Ao encerrar a abertura do evento, o ministro da Transparência e CGU, Wagner Rosário, fez uma apresentação dos principais resultados alcançados pela CGU em 2018 e afirmou que se trata de “uma prestação de contas à sociedade, para que ela saiba quais ações estão sendo realizadas a fim de evitar e punir casos de corrupção e má gestão”. O ministro ressaltou que “estamos aprimorando os mecanismos de integridade juntos aos órgãos do Governo Federal para que problemas não voltem a acontecer. A gente vai aprendendo com os casos de corrupção, criando mecanismos preventivos para combatê-los. Então, todo esse conjunto de informações serve de auxílio para uma melhor gestão pública", defendeu.

O avanço do trabalho realizado pelos órgãos de controle também foi destacado por outros participantes do evento. Torquato Jardim, ministro da Justiça, salientou que a corrupção não é um problema exclusivo do Brasil.
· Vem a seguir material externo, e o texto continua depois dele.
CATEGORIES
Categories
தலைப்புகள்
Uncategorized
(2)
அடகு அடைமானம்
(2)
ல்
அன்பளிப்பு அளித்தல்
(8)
Por isso, o combate a esse mal depende de ação articulada e integrada entre órgãos e nações. Ele usou o exemplo da Estratégia Nacional de Combate à Corrupção e à Lavagem de Dinheiro (Enccla), que completou 16 anos e reúne 95 órgãos públicos dos três níveis e das três esferas da administração. “É um trabalho conjunto de imensa repercussão. É o exemplo de que o Brasil está sim combatendo a corrupção. Esse trabalho deve ser reconhecido”, afirmou o ministro.

Já o delegado da Polícia Federal Umberto Ramos Rodrigues, que representou o diretor-geral da instituição, considerou fundamental o papel da integração entre os órgãos de defesa do Estado para o combate à corrupção. Segundo ele, as operações executadas são, em grande parte, resultado da atuação conjunta com a CGU e outros órgãos, como o Ministério Público e as outras forças policiais. “A Polícia Federal tem desenvolvido um trabalho significativo nessas operações de combate à corrupção e acredita na força transformadora das instituições como um indutor da mudança de práticas e de boas ações que são realizadas ao longo do ano”, concluiu Rodrigues.